Indiana University researchers in the College of Arts and Sciences in Bloomington have identified a missing link that can help protect the brain from aging.
Hui-Chen Lu, professor and director of the Linda and Jack Gill Center for Biomolecular Science at IU, alongside graduate students Sen Yang and Zhen Xian Niou, found that nicotinamide nucleotide adenylyl transferase 2, or NMNAT2, provides energy to axons independent of the mitochondria. It does this by propelling glycolysis, a process in which glucose is broken down to produce energy. This gives axons enough energy to carry out nerve impulses to the brain and other parts of the body, keeping them healthy and functional. The enzyme can play a critical role in fending off neurodegenerative diseases like ALS, Alzheimer's, Huntington's and Parkinson's as people age.
The study can be found in Molecular Neurodegeneration.

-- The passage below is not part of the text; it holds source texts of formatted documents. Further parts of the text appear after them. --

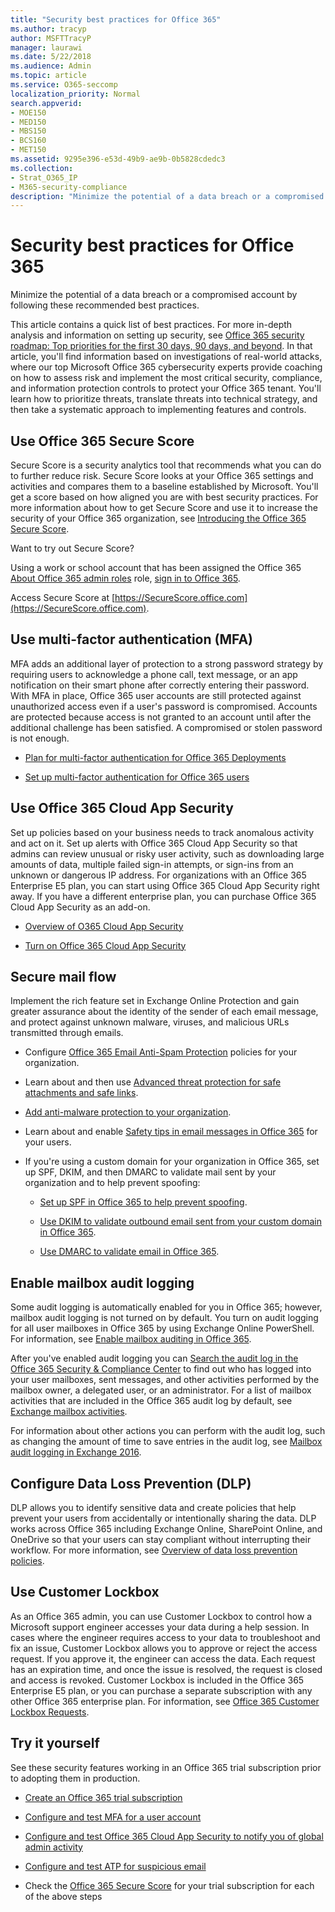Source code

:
```yaml
---
title: "Security best practices for Office 365"
ms.author: tracyp
author: MSFTTracyP
manager: laurawi
ms.date: 5/22/2018
ms.audience: Admin
ms.topic: article
ms.service: O365-seccomp
localization_priority: Normal
search.appverid:
- MOE150
- MED150
- MBS150
- BCS160
- MET150
ms.assetid: 9295e396-e53d-49b9-ae9b-0b5828cdedc3
ms.collection:
- Strat_O365_IP
- M365-security-compliance
description: "Minimize the potential of a data breach or a compromised account by following these recommended best practices."
---
```


# Security best practices for Office 365

Minimize the potential of a data breach or a compromised account by following these recommended best practices.
  
This article contains a quick list of best practices. For more in-depth analysis and information on setting up security, see [Office 365 security roadmap: Top priorities for the first 30 days, 90 days, and beyond](security-roadmap.md). In that article, you'll find information based on investigations of real-world attacks, where our top Microsoft Office 365 cybersecurity experts provide coaching on how to assess risk and implement the most critical security, compliance, and information protection controls to protect your Office 365 tenant. You'll learn how to prioritize threats, translate threats into technical strategy, and then take a systematic approach to implementing features and controls.
  
## Use Office 365 Secure Score

Secure Score is a security analytics tool that recommends what you can do to further reduce risk. Secure Score looks at your Office 365 settings and activities and compares them to a baseline established by Microsoft. You'll get a score based on how aligned you are with best security practices. For more information about how to get Secure Score and use it to increase the security of your Office 365 organization, see [Introducing the Office 365 Secure Score](office-365-secure-score.md).
  
Want to try out Secure Score?
  
Using a work or school account that has been assigned the Office 365 [About Office 365 admin roles](https://support.office.com/article/da585eea-f576-4f55-a1e0-87090b6aaa9d) role, [sign in to Office 365](https://www.office.com/signin).
  
Access Secure Score at [https://SecureScore.office.com](https://SecureScore.office.com).
  
## Use multi-factor authentication (MFA)

MFA adds an additional layer of protection to a strong password strategy by requiring users to acknowledge a phone call, text message, or an app notification on their smart phone after correctly entering their password. With MFA in place, Office 365 user accounts are still protected against unauthorized access even if a user's password is compromised. Accounts are protected because access is not granted to an account until after the additional challenge has been satisfied. A compromised or stolen password is not enough.
  
- [Plan for multi-factor authentication for Office 365 Deployments](https://support.office.com/article/043807b2-21db-4d5c-b430-c8a6dee0e6ba)
    
- [Set up multi-factor authentication for Office 365 users](https://support.office.com/article/8f0454b2-f51a-4d9c-bcde-2c48e41621c6)
    
## Use Office 365 Cloud App Security

Set up policies based on your business needs to track anomalous activity and act on it. Set up alerts with Office 365 Cloud App Security so that admins can review unusual or risky user activity, such as downloading large amounts of data, multiple failed sign-in attempts, or sign-ins from an unknown or dangerous IP address. For organizations with an Office 365 Enterprise E5 plan, you can start using Office 365 Cloud App Security right away. If you have a different enterprise plan, you can purchase Office 365 Cloud App Security as an add-on.
  
- [Overview of O365 Cloud App Security](office-365-cas-overview.md)
    
- [Turn on Office 365 Cloud App Security](turn-on-office-365-cas.md)
    
## Secure mail flow

Implement the rich feature set in Exchange Online Protection and gain greater assurance about the identity of the sender of each email message, and protect against unknown malware, viruses, and malicious URLs transmitted through emails.
  
- Configure [Office 365 Email Anti-Spam Protection](anti-spam-protection.md) policies for your organization. 
    
- Learn about and then use [Advanced threat protection for safe attachments and safe links](https://technet.microsoft.com/library/mt148491.aspx).
    
- [Add anti-malware protection to your organization](https://technet.microsoft.com/en-us/library/jj200669%28v=exchg.150%29.aspx).
    
- Learn about and enable [Safety tips in email messages in Office 365](safety-tips-in-office-365.md) for your users. 
    
- If you're using a custom domain for your organization in Office 365, set up SPF, DKIM, and then DMARC to validate mail sent by your organization and to help prevent spoofing:
    
  - [Set up SPF in Office 365 to help prevent spoofing](https://docs.microsoft.com/office365/SecurityCompliance/set-up-spf-in-office-365-to-help-prevent-spoofing).
    
  - [Use DKIM to validate outbound email sent from your custom domain in Office 365](https://docs.microsoft.com/office365/SecurityCompliance/set-up-spf-in-office-365-to-help-prevent-spoofing).
    
  - [Use DMARC to validate email in Office 365](https://technet.microsoft.com/library/mt734386%28v=exchg.150%29.aspx).
    
## Enable mailbox audit logging

Some audit logging is automatically enabled for you in Office 365; however, mailbox audit logging is not turned on by default. You turn on audit logging for all user mailboxes in Office 365 by using Exchange Online PowerShell. For information, see [Enable mailbox auditing in Office 365](https://go.microsoft.com/fwlink/p/?LinkID=626109).
  
After you've enabled audit logging you can [Search the audit log in the Office 365 Security &amp; Compliance Center](search-the-audit-log-in-security-and-compliance.md) to find out who has logged into your user mailboxes, sent messages, and other activities performed by the mailbox owner, a delegated user, or an administrator. For a list of mailbox activities that are included in the Office 365 audit log by default, see [Exchange mailbox activities](search-the-audit-log-in-security-and-compliance.md#exchange-mailbox-activities).
  
For information about other actions you can perform with the audit log, such as changing the amount of time to save entries in the audit log, see [Mailbox audit logging in Exchange 2016](https://technet.microsoft.com/en-us/library/ff459237%28v=exchg.160%29.aspx).
  
## Configure Data Loss Prevention (DLP)

DLP allows you to identify sensitive data and create policies that help prevent your users from accidentally or intentionally sharing the data. DLP works across Office 365 including Exchange Online, SharePoint Online, and OneDrive so that your users can stay compliant without interrupting their workflow. For more information, see [Overview of data loss prevention policies](data-loss-prevention-policies.md).
  
## Use Customer Lockbox

As an Office 365 admin, you can use Customer Lockbox to control how a Microsoft support engineer accesses your data during a help session. In cases where the engineer requires access to your data to troubleshoot and fix an issue, Customer Lockbox allows you to approve or reject the access request. If you approve it, the engineer can access the data. Each request has an expiration time, and once the issue is resolved, the request is closed and access is revoked. Customer Lockbox is included in the Office 365 Enterprise E5 plan, or you can purchase a separate subscription with any other Office 365 enterprise plan. For information, see [Office 365 Customer Lockbox Requests](https://support.office.com/article/36f9cdd1-e64c-421b-a7e4-4a54d16440a2).
  
## Try it yourself
<a name="SecureScore"> </a>

See these security features working in an Office 365 trial subscription prior to adopting them in production.
  
- [Create an Office 365 trial subscription](https://technet.microsoft.com/library/mt736406.aspx)
    
- [Configure and test MFA for a user account](https://technet.microsoft.com/library/mt492459.aspx)
    
- [Configure and test Office 365 Cloud App Security to notify you of global admin activity](https://technet.microsoft.com/library/mt757250.aspx)
    
- [Configure and test ATP for suspicious email](https://technet.microsoft.com/library/mt490479.aspx)
    
- Check the [Office 365 Secure Score](https://securescore.office.com/) for your trial subscription for each of the above steps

Axons are long, thin fibers that connect nerve cells and allow them to communicate with each other. Axons are typically one micrometer in diameter -- several times thinner than a human hair -- making them vulnerable and easily damaged by inflammation, trauma, reduced blood flow to the brain and infection. Often, axon damage is the first sign of neurodegenerative disease, but their protection can delay neurodegeneration.
Axons quickly convey information throughout the entire body, a process of traveling long distances within an extremely short time scale that requires significant amounts of energy. However, the mitochondria, widely known as the cellular powerhouse, are in relatively sparse density in axons.
NMNAT2 is a vital provider of nicotinamide adenine dinucleotide for the brain. NAD has been studied intensively for its regenerative properties and is sometimes referred to as the "fountain of youth."
"This new finding showcases the importance of neuron-intrinsic glycolysis in supporting axonal transport, essential for the establishment and maintenance of neuronal circuitry," Lu said. "With this information, the next step could be designing drugs to target NMNAT2 to boost its expression or activity in pre-symptomatic stages of neurodegeneration."
Lu's laboratory has studied NMNAT2 extensively, publishing research in 2017 which found that caffeine, along with 23 other compounds, can increase the body's production of NMNAT2. In 2016, Lu published a study that found those with higher levels of NMNAT2 had greater resistance to cognitive decline as they aged.